Remember that each compound in a run is represented by one or more features; and each feature represents a different adduct or charge state of the original compound. To determine the abundance of any compound, therefore, we simply sum the abundances of its features.

For example, in the diagram below, we have three features — A, B and C — each identified as a different adduct form of Compound X. Each of these features has an abundance in each of the six runs. To calculate the abundance of Compound X on each run, we sum the abundances of the features A, B and C on each run.

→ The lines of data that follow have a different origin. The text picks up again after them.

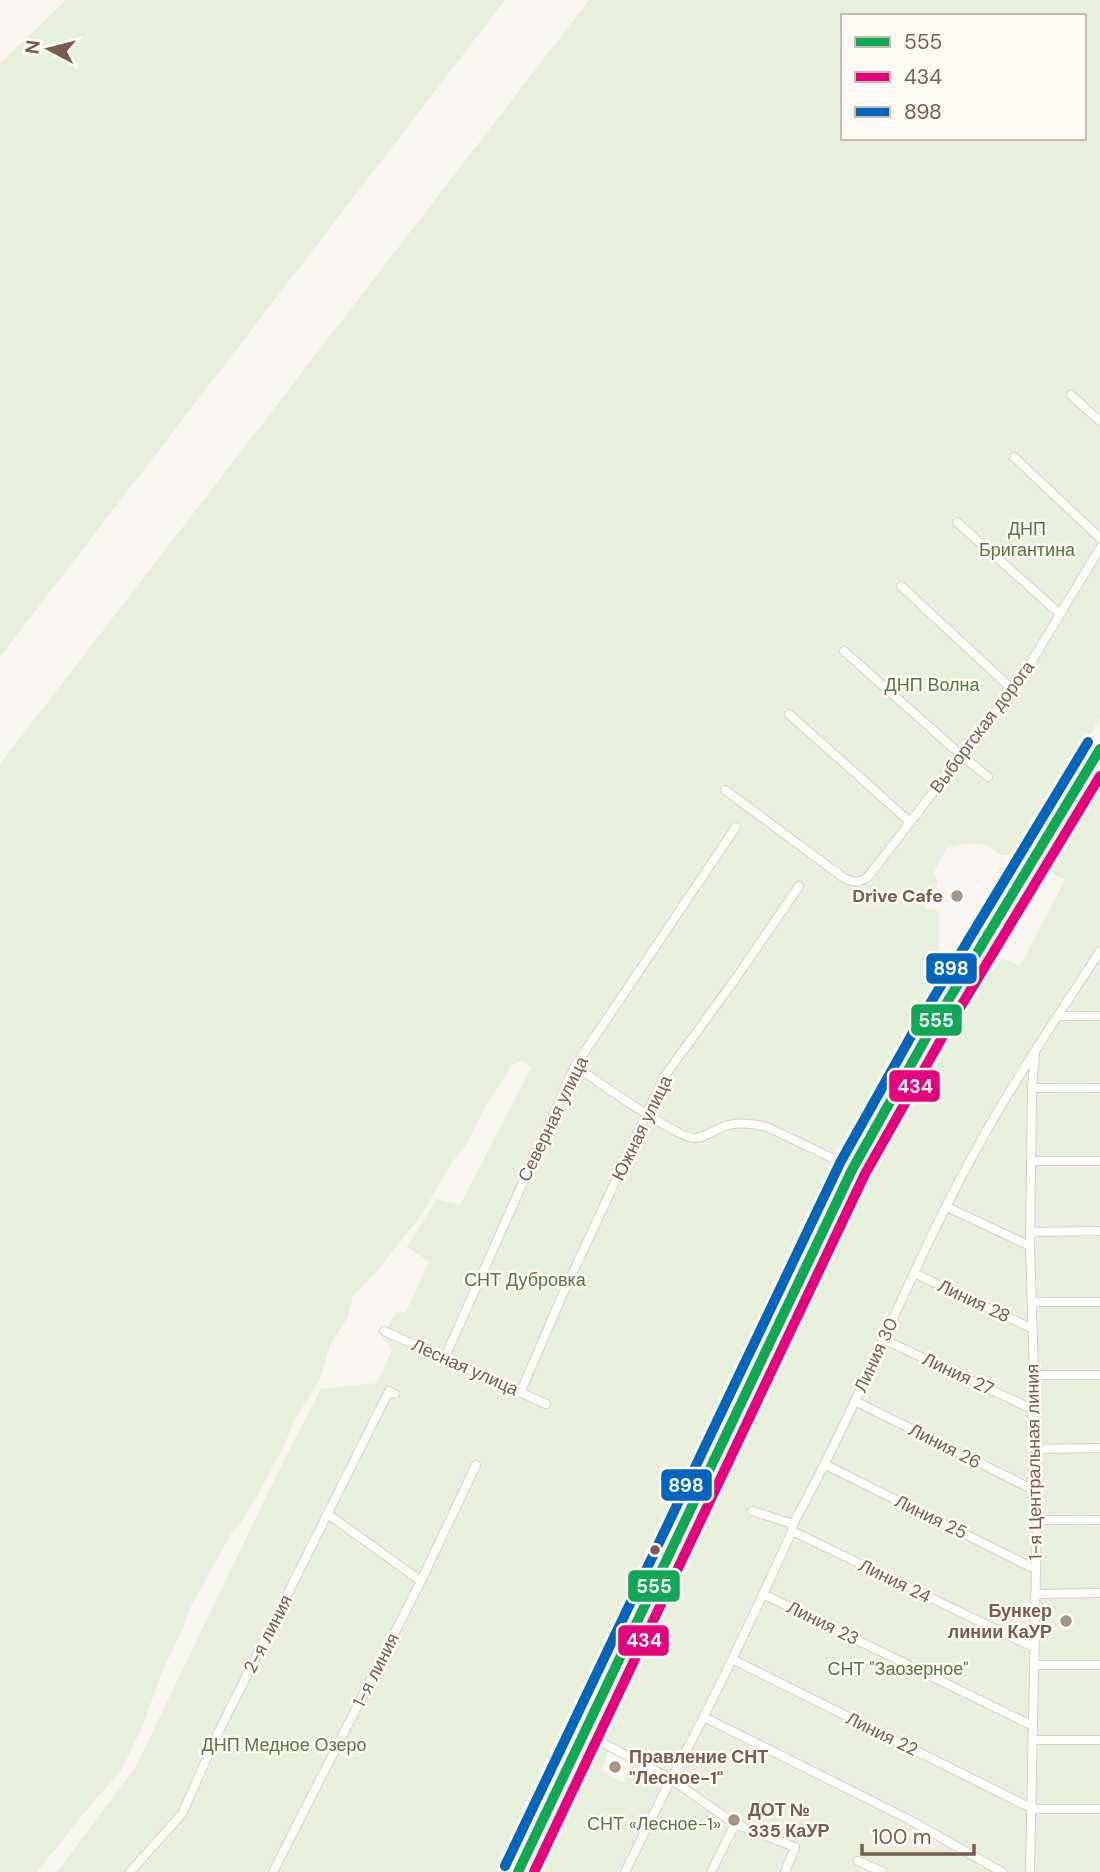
<svg xmlns="http://www.w3.org/2000/svg" width="1100" height="1872" viewBox="0 0 1100 1872" font-family="'DM Sans',sans-serif">
<rect width="100%" height="100%" fill="#f9f5f0"/>
<path fill="#e7f0db" fill-rule="evenodd" d="M66,0H505L0,657V64Z
M589,0H1100V718L1024,845L1012,855H1001C985,840 968,842 947,848L934,872L938,883L924,908L939,911V964L927,1003L886,1069L845,1144L835,1149L801,1246L502,1872H57L136,1766L279,1470L321,1389L377,1383L392,1350L382,1337L396,1313L406,1312L429,1262L407,1247L437,1199L460,1205L531,1068L522,1060L510,1066L507,1074L485,1107L467,1144L452,1162L422,1214L377,1271L353,1296L347,1319L330,1345L320,1379L295,1419L284,1446L256,1498L240,1524L231,1534L190,1608L184,1626L162,1672L143,1725L121,1771L93,1802L37,1872H0V764ZM843,16H1084V138H843Z
M1100,774V1872H533L593,1747L608,1751L602,1770L623,1783L633,1758L596,1741L854,1196L952,1026L1002,958L1020,966L1065,880L1045,869Z"/>
<g fill="none" stroke-linecap="round" stroke-linejoin="round">
<g stroke="#d7d1cb" stroke-width="10">
<path id="street" d="M1071,395L1100,421
M1014,457L1100,538
M957,522L1060,614
M901,586L1013,690
M844,651L961,755L988,777
M789,714L910,822
M725,790L844,878C854,883 859,883 868,877L1024,674L1100,548
M1058,1016H1100
M575,1066C596,1080 676,1138 695,1138C705,1138 711,1132 720,1128C735,1121 752,1123 767,1127L853,1168
M1032,1088H1100
M1032,1161H1100
M947,1207L1030,1246
M1031,1232L1100,1231
M916,1274L1033,1329
M1033,1302H1100
M384,1331L546,1404
M883,1339L1032,1409
M445,1357L575,1066L736,827
M1034,1375H1100
M521,1391L561,1298L664,1077L741,971L799,886
M855,1401L1036,1491
M1036,1449L1100,1448
M826,1465L1035,1569
M752,1511L793,1524
M329,1515L421,1581
M1037,1520H1100
M792,1531L1035,1648
M763,1594L1033,1726
M1035,1594L1100,1593
M732,1659L1033,1809H1100
M1035,1665H1100
M704,1717L906,1818L1002,1872
M584,1733L671,1779L735,1824L795,1847L785,1872
M1033,1740H1100
M675,1772C717,1693 755,1613 792,1531L793,1524C864,1396 914,1257 987,1130C1022,1068 1062,1010 1100,951
M858,1861L883,1872
M130,1872L182,1814L219,1731L389,1391L395,1394
M273,1872L421,1581L476,1465
M625,1872L671,1779
M711,1872L735,1824
M1030,1872L1037,1520L1036,1449L1032,1409L1034,1375L1030,1246L1032,1088L1035,1054"/>
</g>
<g stroke="#dad1cc" stroke-width="15">
<path id="primary" d="M518,1872L853,1168L931,1029L1100,749"/>
</g>
<use href="#street" stroke="#fefefd" stroke-width="8"/>
<use href="#primary" stroke="#f3eee8" stroke-width="12"/>
<g stroke="#fffaf3" stroke-width="16">
<path id="bus-1" d="M518,1872L853,1168L931,1029L1100,749"/>
</g>
<g stroke="#fffaf3" stroke-width="16">
<path id="bus-2" d="M534,1872L865,1174L943,1036L1100,776"/>
</g>
<g stroke="#fffaf3" stroke-width="16">
<path id="bus-3" d="M505,1866L841,1161L919,1022L1088,742"/>
</g>
<use href="#bus-1" stroke="#10a855" stroke-width="10"/>
<use href="#bus-2" stroke="#e5007d" stroke-width="10"/>
<use href="#bus-3" stroke="#0065bd" stroke-width="10"/>
</g>
<g fill="#a69286" stroke="#fffaf3" stroke-width="2.5">
<circle cx="957" cy="896" r="7"/>
<circle cx="1066" cy="1621" r="7"/>
<circle cx="615" cy="1767" r="7"/>
<circle cx="734" cy="1820" r="7"/>
</g>
<circle fill="#7a5c4d" stroke="#fffaf3" stroke-width="2.5" cx="655" cy="1550" r="6"/>
<g text-anchor="middle" stroke-width="5" stroke-linejoin="round" paint-order="stroke">
<g font-size="18" fill="#537a41" stroke="#fffaf3">
<text x="1027" y="535">ДНП<tspan x="1027" dy="21">Бригантина</tspan></text>
<text x="932" y="691">ДНП Волна</text>
<text x="525" y="1286">СНТ Дубровка</text>
<text x="898" y="1675">СНТ "Заозерное"</text>
<text x="284" y="1751">ДНП Медное Озеро</text>
<text x="654" y="1830">СНТ «Лесное-1»</text>
</g>
<g font-size="18" fill="#7a5c4d" stroke="#fffaf3">
<text transform="translate(982 727) rotate(-53)" y="6">Выборгская дорога</text>
<text transform="translate(553 1119) rotate(-64)" y="6">Северная улица</text>
<text transform="translate(642 1128) rotate(-64)" y="6">Южная улица</text>
<text transform="translate(974 1301) rotate(25)" y="6">Линия 28</text>
<text transform="translate(876 1355) rotate(-65)" y="6">Линия 30</text>
<text transform="translate(465 1367) rotate(24)" y="6">Лесная улица</text>
<text transform="translate(958 1374) rotate(25)" y="6">Линия 27</text>
<text transform="translate(945 1446) rotate(27)" y="6">Линия 26</text>
<text transform="translate(1034 1462) rotate(-91)" y="6">1-я Центральная линия</text>
<text transform="translate(931 1517) rotate(26)" y="6">Линия 25</text>
<text transform="translate(895 1581) rotate(26)" y="6">Линия 24</text>
<text transform="translate(823 1623) rotate(26)" y="6">Линия 23</text>
<text transform="translate(268 1634) rotate(-63)" y="6">2-я линия</text>
<text transform="translate(376 1670) rotate(-63)" y="6">1-я линия</text>
<text transform="translate(882 1734) rotate(26)" y="6">Линия 22</text>
</g>
<g font-size="18" font-weight="bold" fill="#7a5c4d" stroke="#fffaf3" text-anchor="end">
<text x="943" y="902">Drive Cafe</text>
<text x="1052" y="1617">Бункер<tspan x="1052" dy="21">линии КаУР</tspan></text>
<text x="629" y="1763" text-anchor="start">Правление СНТ<tspan x="629" dy="21">"Лесное-1"</tspan></text>
<text x="748" y="1816" text-anchor="start">ДОТ №<tspan x="748" dy="21">335 КаУР</tspan></text>
</g>
</g>
<g stroke="#fffaf3" stroke-width="2.5">
<rect x="925" y="952" width="53" height="33" rx="7" fill="#0065bd"/>
<rect x="910" y="1003" width="53" height="34" rx="7" fill="#10a855"/>
<rect x="888" y="1069" width="53" height="34" rx="7" fill="#e5007d"/>
<rect x="660" y="1468" width="53" height="34" rx="7" fill="#0065bd"/>
<rect x="627" y="1569" width="54" height="34" rx="7" fill="#10a855"/>
<rect x="617" y="1624" width="53" height="33" rx="7" fill="#e5007d"/>
</g>
<g font-size="19" text-anchor="middle" font-weight="bold" fill="#fff">
<text x="951" y="975">898</text>
<text x="936" y="1027">555</text>
<text x="915" y="1093">434</text>
<text x="686" y="1492">898</text>
<text x="654" y="1593">555</text>
<text x="644" y="1647">434</text>
</g>
<rect x="841" y="14" width="245" height="126" fill="#fffaf3" stroke="#cabbb1" stroke-width="2"/>
<rect x="855" y="37" width="35" height="10" fill="#10a855" stroke="#cabbb1" stroke-width="2"/>
<text x="904" y="49" font-size="21" fill="#7a5c4d">555</text>
<rect x="855" y="72" width="35" height="10" fill="#e5007d" stroke="#cabbb1" stroke-width="2"/>
<text x="904" y="84" font-size="21" fill="#7a5c4d">434</text>
<rect x="855" y="107" width="35" height="10" fill="#0065bd" stroke="#cabbb1" stroke-width="2"/>
<text x="904" y="119" font-size="21" fill="#7a5c4d">898</text>
<g transform="translate(49 49) rotate(277)" stroke="#fffaf3" stroke-width="5" paint-order="stroke">
<path d="M0-5L12 26L0 18L-12 26Z" fill="#7a5c4d"/>
<text y="-10" font-size="19" font-weight="bold" text-anchor="middle" fill="#7a5c4d">N</text>
</g>
<path d="M862 1844v10h112v-10" fill="none" stroke="#7a5c4d" stroke-width="3.5"/>
<text x="872" y="1844" font-size="21" fill="#7a5c4d" stroke="#fffaf3" stroke-width="5" paint-order="stroke">100 m</text>
</svg>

Diagram illustrating the calculation of compound measurements

Calculating the compound statistics

The other measurements calculated for each compound are: Anova p-value; fold change; q-value; and power. These give information about how the compound abundances are changing across the experimental conditions and, in simple terms, information about the reliability of the changes seen.

Anova (p)

To calculate these values, the per run abundances are transformed using a variance stabilisation technique and grouped by the experimental condition. Analysis of Variance is then performed on the variance stabilised values.

Maximum Fold Change

To calculate the maximum fold change for a compound, we first calculate the mean abundance for that compound in each experimental condition. These mean values are then placed in a condition-vs-condition matrix to find the maximum fold change between any two conditions' mean compound abundances.

q-values

The term “q-value” is the name given to an adjusted p-value, found using an optimised False Discovery Rate (FDR) approach. Consequently, the calculations for q-values are based on the p-values, which are themselves based on the compounds' per-run, variance-stabilised abundances.

Power

As with p-values and q-values, the statistical power of a compound's measurements is calculated from the variance-stabilised, per-run abundances, grouped by experimental condition. This gives us the probability of finding real differences, if they exist.